The International Energy Agency (IEA) cut estimates for the amount of crude needed from OPEC this year and in 2018 after lowering its historical assessments of consumption in some emerging nations, according to Bloomberg.
World oil markets are re-balancing as the Organization of Petroleum Exporting Countries and its allies implement production cuts, the IEA said in its monthly report. Still, inventories remain high and the volume of crude needed from OPEC is less than previously thought as consumption in some developing nations had been overestimated, it said.
Oil prices have lost about 9 percent in London this year on concern that supply curbs by OPEC and partners including Russia aren’t aggressive enough to clear a global surplus.
The agency lowered projections for the amount of crude required from OPEC this year and next by about 400,000 barrels a day. About 32.6 million barrels a day will be needed from the group this year, less than the 32.84 million it pumped in July.
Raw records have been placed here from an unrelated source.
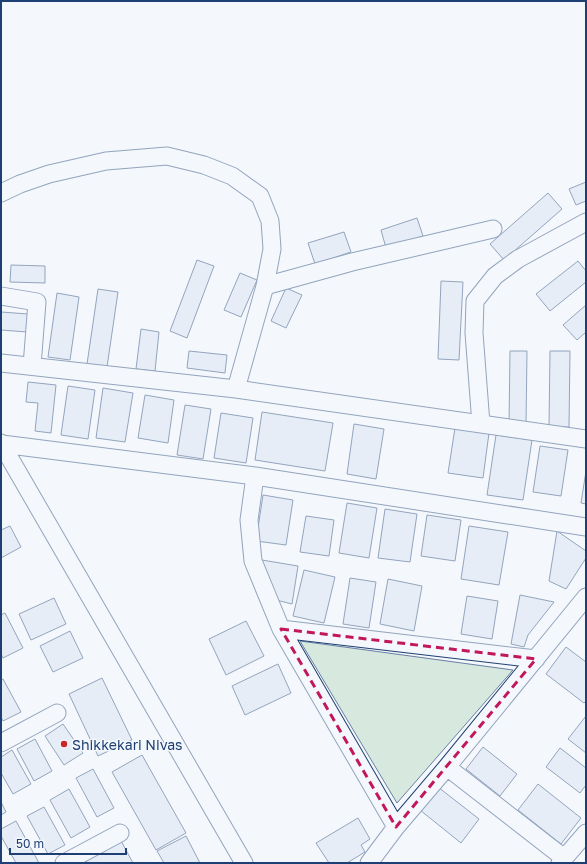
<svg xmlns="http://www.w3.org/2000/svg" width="587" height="864" viewBox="0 0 587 864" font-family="'Golos Text',sans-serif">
	<rect width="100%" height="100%" fill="#f4f7fb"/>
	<path fill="#d7e8df" stroke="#687fa3" d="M300,641l213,29 -116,133z"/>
	<path fill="#d5e0f0" stroke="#1d3f73" d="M586,182v19l-10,4 -7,-16z
		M548,193l14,16 -58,51 -14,-16z
		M417,218l6,18 -37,12 -5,-18z
		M344,232l7,20 -36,12 -7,-21z
		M197,260l17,6 -27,72 -17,-7z
		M578,261l8,10v11l-36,29 -14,-17z
		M11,265l34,1v17l-35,-1z
		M240,273l17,7 -16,37 -17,-7z
		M441,281l22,1 -4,78 -21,-1z
		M286,288l16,7 -16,33 -15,-7z
		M98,289l20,3 -11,75 -20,-3z
		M57,293l22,4 -9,63 -22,-3z
		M586,305v27l-9,8 -14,-15z
		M1,312l27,2 -1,18 -26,-2z
		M141,329l18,3 -4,39 -19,-2z
		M189,351l38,4 -2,18 -38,-5z
		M510,351h17l-1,74h-17z
		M550,351h20l-1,76h-20z
		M28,382l28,3 -5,48 -16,-2 3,-28 -12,-1z
		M68,386l27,4 -7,49 -27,-4z
		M103,388l30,5 -8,49 -29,-4z
		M145,395l29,5 -6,43 -30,-5z
		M185,405l26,4 -8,50 -26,-4z
		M262,412l71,11 -8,48 -70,-11z
		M221,413l32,5 -7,45 -32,-5z
		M354,424l30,5 -8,50 -29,-5z
		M455,428l34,5 -6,45 -35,-5z
		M496,435l36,5 -9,60 -36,-5z
		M540,446l28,4 -7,46 -28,-4z
		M586,471v33l-5,-1z
		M263,495l30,5 -7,45 -30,-4z
		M347,503l30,5 -8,50 -30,-5z
		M385,509l32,5 -7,48 -32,-4z
		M427,515l34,5 -6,41 -34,-5z
		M306,516l28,4 -5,36 -29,-4z
		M10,526l11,21 -20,11v-28z
		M469,526l39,6 -9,53 -38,-6z
		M557,531l29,20v7l-20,31 -17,-8z
		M262,560l36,6 -6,38 -16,-4z
		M304,570l31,7 -11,46 -31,-7z
		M350,578l26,4 -7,46 -26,-4z
		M388,579l34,7 -8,45 -34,-7z
		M520,595l34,7 -26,33 -4,12 -13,-3z
		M467,596l31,5 -6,38 -31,-5z
		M54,598l12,26 -35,16 -12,-26z
		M5,613l18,35 -20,10 -2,-4v-39z
		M246,621l18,35 -38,19 -17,-36z
		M70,631l13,27 -30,14 -13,-26z
		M566,647l20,15v39l-2,2 -38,-29z
		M278,664l13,29 -46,22 -13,-29z
		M102,678l30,62 -34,16 -29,-62z
		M3,679l18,33 -18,9 -2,-4v-37z
		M586,716v37l-18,-14z
		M63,724l20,29 -19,12 -19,-29z
		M35,739l17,32 -18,10 -17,-32z
		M483,747l34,27 -17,22 -34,-27z
		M560,748l26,20v17l-6,8 -34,-26z
		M12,750l19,34 -18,10 -12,-21v-16z
		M142,755l44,78 -30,17 -44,-78z
		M93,769l21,39 -17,9 -21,-39z
		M538,784l43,34 -20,26 -43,-34z
		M438,787l41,32 -18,24 -41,-33z
		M69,789l21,38 -19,11 -21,-38z
		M1,802l5,10 -5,3z
		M44,807l21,38 -17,9 -21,-38z
		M358,818l12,21 -9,6 4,7 -18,11h-18l-13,-20z
		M16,821l23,42h-23l-15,-27v-7z
		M186,836l14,27h-36l-7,-12z
		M120,839l13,24h-46l-3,-5z"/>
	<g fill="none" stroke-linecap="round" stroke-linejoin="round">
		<g stroke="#1d3f73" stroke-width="19">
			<path id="minor" d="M1,193l19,-9 29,-10 57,-13 61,-5 37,9 28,11 28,20 10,25 2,28 -7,37 -29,103
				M265,286l87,-24 141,-33
				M1,296l36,6 -5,64
				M1,363l235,26 350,50
				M481,424l-7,-91 1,-32 20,-25 23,-17 68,-37
				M1,443l243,420
				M2,444l253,32 331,51
				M255,476l-6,44 4,41 28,68 115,198
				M281,629l255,30
				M1,743l56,-30
				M447,767l117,91
				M64,863l56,-30
				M369,863l27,-36 51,-60 139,-170
				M560,863l26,-30"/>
		</g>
		<use href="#minor" stroke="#f4f7fb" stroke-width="17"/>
	</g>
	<path d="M0 0H587V864H0ZM281,629l255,30 -140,168z" fill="#f4f7fb" fill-opacity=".55" fill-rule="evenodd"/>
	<path fill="none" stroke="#c2185b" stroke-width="3" stroke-dasharray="8 5" stroke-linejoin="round" d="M281,629l255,30 -140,168z"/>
	<circle fill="#c62828" stroke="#f4f7fb" stroke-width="1.5" cx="64" cy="744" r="4"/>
	<g text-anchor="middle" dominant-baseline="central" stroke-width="3" stroke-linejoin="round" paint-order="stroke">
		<g font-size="14" fill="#1d3f73" stroke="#f4f7fb" text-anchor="start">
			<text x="72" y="744">Shikkekari Nivas</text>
		</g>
	</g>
	<rect width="587" height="864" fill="none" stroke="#1d3f73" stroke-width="4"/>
	<path d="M10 848v6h116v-6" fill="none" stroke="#1d3f73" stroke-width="2"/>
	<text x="16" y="848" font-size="12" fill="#1d3f73" stroke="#f4f7fb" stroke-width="3" paint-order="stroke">50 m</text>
</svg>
There are also growing doubts that all the countries involved in the accord to reduce supply are fully committed, the IEA said.
OPEC’s rate of compliance with the cutbacks slipped last month to 75 percent, the lowest since the accord started in January. Iraq’s implementation was just 34 percent, Venezuela’s 28 percent, and the U.A.E.’s 53 percent. Adherence among the non-members coordinating with OPEC was at 67 percent.
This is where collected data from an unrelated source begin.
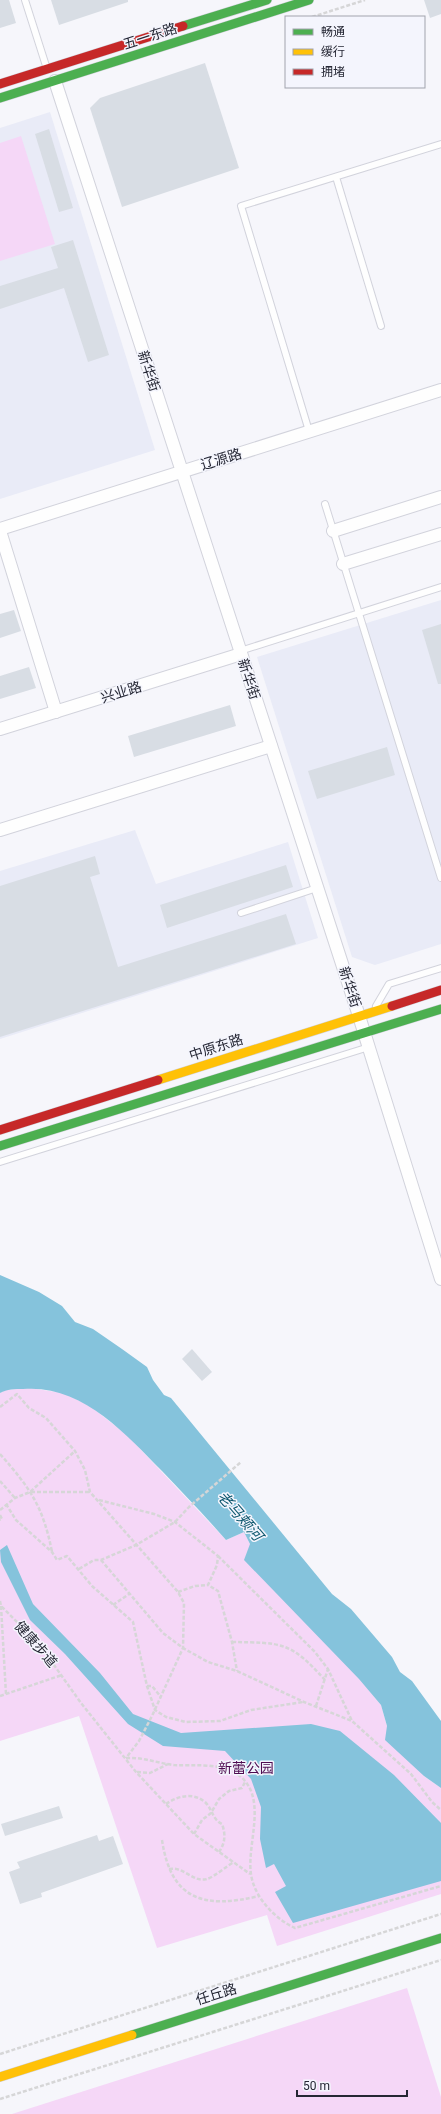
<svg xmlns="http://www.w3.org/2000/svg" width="441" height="2114" font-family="Roboto,'Noto Sans SC',sans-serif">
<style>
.built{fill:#e9ebf7}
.green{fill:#f5d7f7}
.water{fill:#85c3dc}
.building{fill:#d8dde4}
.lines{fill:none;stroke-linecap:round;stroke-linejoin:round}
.lane-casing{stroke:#d2d3dc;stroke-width:8}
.street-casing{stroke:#d2d3dc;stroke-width:14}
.fast-casing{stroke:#d2d3dc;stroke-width:10}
.slow-casing{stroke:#d2d3dc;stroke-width:10}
.jam-casing{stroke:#d2d3dc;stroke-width:10}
.path{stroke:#d6d6d7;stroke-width:2.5;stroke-dasharray:4 2;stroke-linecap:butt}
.lane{stroke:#fefefe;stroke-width:6}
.street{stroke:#fefefe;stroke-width:12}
.fast{stroke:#4caf50;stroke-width:9}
.slow{stroke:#ffc107;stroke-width:9}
.jam{stroke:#c62828;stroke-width:9}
.labels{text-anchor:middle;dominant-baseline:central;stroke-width:3;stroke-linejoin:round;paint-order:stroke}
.street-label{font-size:14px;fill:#252734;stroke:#f4f5fd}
.park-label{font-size:14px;fill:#4e0c51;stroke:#f4f5fd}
.water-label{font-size:15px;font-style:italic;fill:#0d576e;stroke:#f4f5fd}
</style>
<rect width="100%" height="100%" fill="#f6f6fb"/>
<g class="built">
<path d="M50,112L155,450L0,499V128Z"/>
<path d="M441,600V944L375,965L352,957L257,657Z"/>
<path d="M135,830L156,884L288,842L318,938L0,1039V871Z"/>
</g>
<g class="green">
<path d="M21,136L55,244L0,261V143Z"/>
<path d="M30,1388L63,1393L90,1406L127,1435L226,1540L244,1532L250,1544L381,1705L387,1726L424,1776L441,1788V1894L277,1946L267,1915L157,1948L79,1716L0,1741V1393L5,1390Z"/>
<path d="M407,1988L441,2097V2114H12Z"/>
</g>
<g class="water">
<path d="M0,1275L39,1292L62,1306L75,1322L93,1329L122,1349L147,1367L153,1380L164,1395L171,1398L332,1594L351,1609L392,1657L400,1672L412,1681L441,1721V1788L424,1776L385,1740L387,1726L381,1705L359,1679L244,1560L250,1544L244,1532L226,1540C205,1516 184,1494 162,1471C125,1433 81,1384 23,1389C15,1389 7,1389 0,1393Z"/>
<path d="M7,1545L33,1604L100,1673L133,1714L181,1733L311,1724L340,1731L394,1775L441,1823V1881L293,1923L275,1892L286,1886L274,1864L266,1868L260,1839L261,1807L251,1779L225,1751L163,1746L128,1724L65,1654L30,1620L1,1562L0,1550Z"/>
</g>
<g class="building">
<path d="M0,0H9L16,23L0,28Z"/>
<path d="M51,0H128V2L59,25Z"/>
<path d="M424,0H441V14L430,18Z"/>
<path d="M205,63L239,168L122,207L90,108L100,98Z"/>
<path d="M49,129L73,208L59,212L35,134Z"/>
<path d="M73,240L109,355L88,362L64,288L0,309V286L58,268L51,247Z"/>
<path d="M14,610L21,631L0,638V614Z"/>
<path d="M441,624V684H438L422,630Z"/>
<path d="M29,667L36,688L0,699V676Z"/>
<path d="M230,705L236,726L134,757L128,736Z"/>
<path d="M387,747L395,775L317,799L308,771Z"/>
<path d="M95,856L100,874L90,877L118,967L286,914L296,944L0,1037V886Z"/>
<path d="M286,865L293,887L167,928L160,905Z"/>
<path d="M192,1349L212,1372L202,1381L182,1359Z"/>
<path d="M59,1806L63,1818L5,1836L1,1824Z"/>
<path d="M97,1835L99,1841L113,1836L123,1864L41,1893L42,1897L20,1904L9,1872L20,1868L17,1862Z"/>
</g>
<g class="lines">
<defs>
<g id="lane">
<path d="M25,0L47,69"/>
<path d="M336,177L381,326"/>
<path d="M309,431L241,206L441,144"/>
<path d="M325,504L441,878"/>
<path d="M240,651L441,587"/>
<path d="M241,913L317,888"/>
<path d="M376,1006L389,984L441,968"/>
<path d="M0,1162L369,1047"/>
</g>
<g id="street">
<path d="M55,81L359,1016L441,1279"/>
<path d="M0,529L441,390"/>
<path d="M0,531L56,712"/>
<path d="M333,531L441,497"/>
<path d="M343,564L441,534"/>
<path d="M0,729L241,654"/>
<path d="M0,830L271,746"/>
</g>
<g id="fast">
<path d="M183,26L267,0"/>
<path d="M0,98L309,0"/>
<path d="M0,1146L441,1009"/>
<path d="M132,2035L441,1938"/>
</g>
<g id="slow">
<path d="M158,1080L392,1006"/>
<path d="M0,2077L132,2035"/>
</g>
<g id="jam">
<path d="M0,84L183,26"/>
<path d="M392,1006L441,990"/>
<path d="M0,1130L158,1080"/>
</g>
</defs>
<use href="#lane" class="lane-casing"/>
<use href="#street" class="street-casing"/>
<use href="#fast" class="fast-casing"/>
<use href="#slow" class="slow-casing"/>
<use href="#jam" class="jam-casing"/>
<g class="path">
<path d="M312,17L365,0"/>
<path d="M0,1407L17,1394L29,1408L46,1418L75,1451L85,1470L90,1492L178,1592L184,1603L183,1648L152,1716L139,1741L126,1758"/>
<path d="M0,1454C30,1488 43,1506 52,1552"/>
<path d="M0,1481L15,1498"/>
<path d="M31,1492H90"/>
<path d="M99,1500L154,1514L175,1522L218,1556L217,1565L208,1585L218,1591L232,1642L237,1671"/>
<path d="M6,1504L16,1520L52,1552L57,1560L67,1556L92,1586L133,1622L147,1686L155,1710L166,1717L186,1722L220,1721L251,1710L303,1702"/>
<path d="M0,1510L15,1498L30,1492L75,1451"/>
<path d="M0,1515L2,1519L0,1520"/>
<path d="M218,1556L315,1652L328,1669L352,1721"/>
<path d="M101,1560L163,1633L183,1648L208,1662L237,1671L304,1702L352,1721L411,1774L432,1802L441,1810"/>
<path d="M79,1569L94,1560H101L136,1545L175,1522L189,1507L241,1462"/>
<path d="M178,1592L195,1586L208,1585"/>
<path d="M0,1601L1,1606L39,1644L81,1703L136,1772L194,1834L250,1874"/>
<path d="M113,1605L129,1594"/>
<path d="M1,1606L6,1694"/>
<path d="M232,1642C282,1643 290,1641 325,1680"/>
<path d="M147,1686H152L161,1697"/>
<path d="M0,1696L62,1675"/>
<path d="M316,1706L328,1669"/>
<path d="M126,1758C143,1757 157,1763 174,1765C192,1766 218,1763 234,1772C271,1793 246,1843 251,1874C254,1897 275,1919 295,1928L441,1886"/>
<path d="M137,1772L150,1773L168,1764"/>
<path d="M166,1804C177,1796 193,1792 205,1802C213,1810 212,1819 222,1824C226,1835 225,1843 219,1852"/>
<path d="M194,1834L202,1820L211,1813L219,1799L229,1791L242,1788L245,1782"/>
<path d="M162,1840C171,1901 205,1909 259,1896"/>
<path d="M169,1869C184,1866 193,1883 207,1879C214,1877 227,1866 234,1862"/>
<path d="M0,2054L441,1914"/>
<path d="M0,2099L441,1960"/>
</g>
<use href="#lane" class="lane"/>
<use href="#street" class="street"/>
<use href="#fast" class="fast"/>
<use href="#slow" class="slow"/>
<use href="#jam" class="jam"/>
</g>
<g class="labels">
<g class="street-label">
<text transform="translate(150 36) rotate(-18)">五一东路</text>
<text transform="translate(149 371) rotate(72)">新华街</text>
<text transform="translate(221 459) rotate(-17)">辽源路</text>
<text transform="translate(249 679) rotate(72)">新华街</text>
<text transform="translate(121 692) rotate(-17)">兴业路</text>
<text transform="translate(350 987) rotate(72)">新华街</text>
<text transform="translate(216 1047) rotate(-18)">中原东路</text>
<text transform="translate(36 1644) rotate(49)">健康步道</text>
<text transform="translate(216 1994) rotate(-17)">任丘路</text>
</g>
<g class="park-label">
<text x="246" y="1768">新蕾公园</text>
</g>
<g class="water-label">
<text transform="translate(240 1516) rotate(49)">老马颊河</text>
</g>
</g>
<rect x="285" y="16" width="140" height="72" fill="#f4f5fd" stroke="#a1a3ad"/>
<rect x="293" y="29" width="20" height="6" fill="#4caf50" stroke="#a1a3ad"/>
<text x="321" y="36" font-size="12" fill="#252734">畅通</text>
<rect x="293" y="49" width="20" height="6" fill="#ffc107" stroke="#a1a3ad"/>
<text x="321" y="56" font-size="12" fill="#252734">缓行</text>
<rect x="293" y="69" width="20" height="6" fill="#c62828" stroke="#a1a3ad"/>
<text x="321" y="76" font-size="12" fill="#252734">拥堵</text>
<path d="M297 2090v6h110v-6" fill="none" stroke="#252734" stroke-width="2"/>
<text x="303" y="2090" font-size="12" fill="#252734" stroke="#f4f5fd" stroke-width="3" paint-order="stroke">50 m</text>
</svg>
Despite the reduction in total demand estimates, the rate of growth for this year is stronger than previously thought, at 1.5 million barrels a day.
“Producers should find encouragement from demand, which is growing year-on-year more strongly than first thought,” the IEA said.
OPEC’s cutbacks are having some success as global inventories declined in the second quarter by about 500,000 barrels a day, according to the agency.
While that’s narrowing the surplus versus the five-year average — OPEC’s stated objective — stockpiles were still 219 million barrels a day above this level at the end of June, the agency said.
With a lower demand outlook and higher OPEC output, “stock draws later in the year are likely to be lower than first thought,” it said.